掲載本文 —
>>>>>

【医療介護あれこれ】外来医療(その1)について①
長 幸美
アドバイザリー2月は「にげる」と例えられる通り、あっという間に10日が過ぎてしまいました。
一年のうちで最も寒い時期とされ、和名の「如月」の語源は「衣更着」・・・つまり「寒さがぶり返し、衣をさらに着込む」といういわれがあるそうです。
そんな2月ではありますが、中医協では、先日「外来医療(その1)」が出され、現在の外来医療の体制や患者の状況、診療報酬上の評価について、整理されています。今回のコラムでは、医療機関を取り巻く現状をこの資料を基におさらいしてみたいと思います。
【医療提供体制について】
医療施設等の数については、無床診療所が年々増加し、有床診療所については減少傾向があります。推計の外来患者の年齢階級別の推移は、75歳以上の割合が増加し、診療所の患者割合は7割強となっています。
この中で特徴的なことは、小児科の標榜している医療機関の推移かもしれません。
病院では、平成5年以降の20年間で約1,500の病院で小児科の標榜がなくなりました。
診療所でも、減少傾向であることがわかると思います。皆さんの周辺でも、小児科は患者が多く待ち時間の問題が上がっている医療機関が多いのではないでしょうか?
15歳未満の外来患者数は増加傾向にあり、休日・夜間の受診回数をみてみると、近年は増加の傾向にあります。
また、小児救急電話相談のサービスが各都道府県で行われていますが、この相談件数は年々増加の傾向にあります。平成26年度の相談実績件数は63万件を超えている状況です。
【患者の状況】
外来の受診回数は、若干減少傾向にあるようですが、65歳以上の割合は増加しています。これは、高齢化に伴う疾患、つまり生活習慣病といわれるものの増加や指導管理が必要な方の増加がベースにあるのではないでしょうか。入院から外来へのシフトも一因があるかもしれません。

<<<<<

提供データ —
>>>>>

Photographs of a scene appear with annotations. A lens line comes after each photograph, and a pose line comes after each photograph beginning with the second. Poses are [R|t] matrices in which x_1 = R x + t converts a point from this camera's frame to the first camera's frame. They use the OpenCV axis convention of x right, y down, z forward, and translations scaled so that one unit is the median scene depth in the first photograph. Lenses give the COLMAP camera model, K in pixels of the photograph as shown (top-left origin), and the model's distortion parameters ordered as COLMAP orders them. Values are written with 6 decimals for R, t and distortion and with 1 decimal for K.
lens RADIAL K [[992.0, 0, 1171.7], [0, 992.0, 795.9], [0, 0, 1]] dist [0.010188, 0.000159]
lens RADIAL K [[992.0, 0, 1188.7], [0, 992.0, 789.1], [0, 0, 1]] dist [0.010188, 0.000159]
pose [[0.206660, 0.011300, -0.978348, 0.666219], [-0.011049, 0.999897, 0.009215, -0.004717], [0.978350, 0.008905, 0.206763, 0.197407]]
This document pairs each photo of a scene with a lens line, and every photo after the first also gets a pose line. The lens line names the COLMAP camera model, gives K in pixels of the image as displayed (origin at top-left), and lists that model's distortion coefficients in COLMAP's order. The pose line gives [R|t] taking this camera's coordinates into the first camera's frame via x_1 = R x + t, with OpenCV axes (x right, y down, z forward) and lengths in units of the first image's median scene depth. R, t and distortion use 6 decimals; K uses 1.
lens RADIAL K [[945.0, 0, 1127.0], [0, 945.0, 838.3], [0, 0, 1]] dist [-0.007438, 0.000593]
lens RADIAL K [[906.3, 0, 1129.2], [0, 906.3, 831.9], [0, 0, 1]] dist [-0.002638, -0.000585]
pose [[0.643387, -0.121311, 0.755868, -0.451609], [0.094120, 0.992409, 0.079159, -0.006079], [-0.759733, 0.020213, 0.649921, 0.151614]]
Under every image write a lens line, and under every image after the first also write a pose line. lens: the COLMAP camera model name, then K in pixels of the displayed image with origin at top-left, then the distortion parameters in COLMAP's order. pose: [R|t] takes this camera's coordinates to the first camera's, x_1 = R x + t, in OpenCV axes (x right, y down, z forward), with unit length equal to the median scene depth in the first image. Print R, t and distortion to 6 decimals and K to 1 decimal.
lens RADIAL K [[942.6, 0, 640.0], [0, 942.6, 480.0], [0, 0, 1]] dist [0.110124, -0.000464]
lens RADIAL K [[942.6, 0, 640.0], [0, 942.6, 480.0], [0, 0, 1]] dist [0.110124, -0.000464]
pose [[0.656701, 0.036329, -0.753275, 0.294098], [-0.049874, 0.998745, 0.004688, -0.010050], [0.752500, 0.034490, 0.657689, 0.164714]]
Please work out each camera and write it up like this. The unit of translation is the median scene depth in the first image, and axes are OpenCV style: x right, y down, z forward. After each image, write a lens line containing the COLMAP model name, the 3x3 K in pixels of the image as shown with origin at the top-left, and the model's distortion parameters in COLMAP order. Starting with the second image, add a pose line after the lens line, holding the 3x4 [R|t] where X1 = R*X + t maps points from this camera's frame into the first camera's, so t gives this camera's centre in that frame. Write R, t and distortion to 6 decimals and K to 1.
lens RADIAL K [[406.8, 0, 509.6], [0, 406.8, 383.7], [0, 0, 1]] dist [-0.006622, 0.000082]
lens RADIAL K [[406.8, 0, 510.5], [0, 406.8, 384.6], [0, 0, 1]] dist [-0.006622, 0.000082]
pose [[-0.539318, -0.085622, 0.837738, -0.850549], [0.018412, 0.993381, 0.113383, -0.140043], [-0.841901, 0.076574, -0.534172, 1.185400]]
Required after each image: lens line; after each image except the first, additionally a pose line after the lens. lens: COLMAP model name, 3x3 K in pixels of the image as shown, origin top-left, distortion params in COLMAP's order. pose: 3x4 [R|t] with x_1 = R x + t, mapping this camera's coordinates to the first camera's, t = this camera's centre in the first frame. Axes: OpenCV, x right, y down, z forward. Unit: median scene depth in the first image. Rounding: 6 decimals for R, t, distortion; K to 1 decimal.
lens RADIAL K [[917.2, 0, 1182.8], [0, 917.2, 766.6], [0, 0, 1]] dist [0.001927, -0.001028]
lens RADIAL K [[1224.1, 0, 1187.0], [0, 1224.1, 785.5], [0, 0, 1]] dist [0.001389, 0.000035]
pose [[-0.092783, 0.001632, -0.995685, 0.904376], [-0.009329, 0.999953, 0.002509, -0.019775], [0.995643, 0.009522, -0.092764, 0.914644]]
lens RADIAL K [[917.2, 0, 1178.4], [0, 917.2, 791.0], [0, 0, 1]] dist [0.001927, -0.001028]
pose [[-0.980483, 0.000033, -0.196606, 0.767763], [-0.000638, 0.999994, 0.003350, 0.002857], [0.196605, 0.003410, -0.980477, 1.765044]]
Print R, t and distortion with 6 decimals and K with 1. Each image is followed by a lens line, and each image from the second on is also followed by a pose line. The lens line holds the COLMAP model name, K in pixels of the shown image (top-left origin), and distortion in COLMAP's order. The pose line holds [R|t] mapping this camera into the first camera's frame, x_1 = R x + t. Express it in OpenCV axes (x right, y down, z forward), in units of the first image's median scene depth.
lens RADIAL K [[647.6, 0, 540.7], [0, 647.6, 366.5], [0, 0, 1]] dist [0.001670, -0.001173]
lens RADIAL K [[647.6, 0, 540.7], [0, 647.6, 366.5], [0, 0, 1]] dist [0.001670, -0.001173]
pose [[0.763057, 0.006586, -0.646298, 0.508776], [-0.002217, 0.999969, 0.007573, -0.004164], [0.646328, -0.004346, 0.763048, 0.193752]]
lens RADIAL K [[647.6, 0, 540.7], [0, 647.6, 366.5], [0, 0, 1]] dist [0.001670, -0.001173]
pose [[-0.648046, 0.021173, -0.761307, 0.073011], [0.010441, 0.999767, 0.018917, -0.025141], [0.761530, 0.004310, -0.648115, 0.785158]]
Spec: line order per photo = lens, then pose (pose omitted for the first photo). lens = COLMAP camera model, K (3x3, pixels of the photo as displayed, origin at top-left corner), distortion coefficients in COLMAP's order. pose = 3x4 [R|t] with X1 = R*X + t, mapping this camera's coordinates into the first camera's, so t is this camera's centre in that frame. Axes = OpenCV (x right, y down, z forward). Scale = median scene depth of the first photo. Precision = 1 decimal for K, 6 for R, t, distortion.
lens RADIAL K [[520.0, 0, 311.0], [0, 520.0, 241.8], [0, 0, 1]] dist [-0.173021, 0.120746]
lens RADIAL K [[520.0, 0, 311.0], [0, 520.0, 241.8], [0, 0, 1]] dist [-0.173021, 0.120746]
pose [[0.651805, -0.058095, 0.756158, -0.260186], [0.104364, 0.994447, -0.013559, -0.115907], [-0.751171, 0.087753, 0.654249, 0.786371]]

<<<<<

取り組む問題 —
A – 外来医療についての本文をもとに、次の問いに答えよ。
(i) 平成5年以降の20年間で、小児科の標榜がなくなった病院はおよそいくつか。
(ii) 平成26年度の小児救急電話相談の相談実績件数は、どの程度とされているか。
(iii) 和名「如月」の語源とされる語は何か。
B – 外来医療についての本文を、最後の文の後から書き継げ。
データは本課題では使用しない。

解答一覧 —
A –
(i) 約1,500
(ii) 63万件を超えている
(iii) 「衣更着」

B –
【診療内容と医療費】
主な疾患別の推計外来患者数は以下の通りとなっていますが、糖尿病や高脂血症、高血圧性疾患や循環器系の疾患など、生活習慣病といわれているものが多い傾向にあります。
この中で、前回の診療報酬改定でも調剤部分が大きく変わりましたが、処方箋1枚当たりの薬剤種類数は減少し、投薬日数は増加している傾向があります。
薬剤の使用は、高齢化に伴い種類数が増加して、薬剤料が高額になっていることもわかっています。入院外の診療報酬点数の伸びからも、外来へのシフトが進んでいることは予測できる状況です。
参考までに外来の一日あたりの収入の内訳は下記の通りになっています。
病院ではこの10年間で約500円の診療費が上がっていますが、診療所では50円程度の上昇となっています。
また、科別の受診回数は平均で1.6回、整形外科が多く、それでも3回に届いていません。一時期に比べると、ずいぶん少なくなってきました。特にリハビリは「効果」を数値で表すようになってきましたし、今後大きく変化が予測されるところであります。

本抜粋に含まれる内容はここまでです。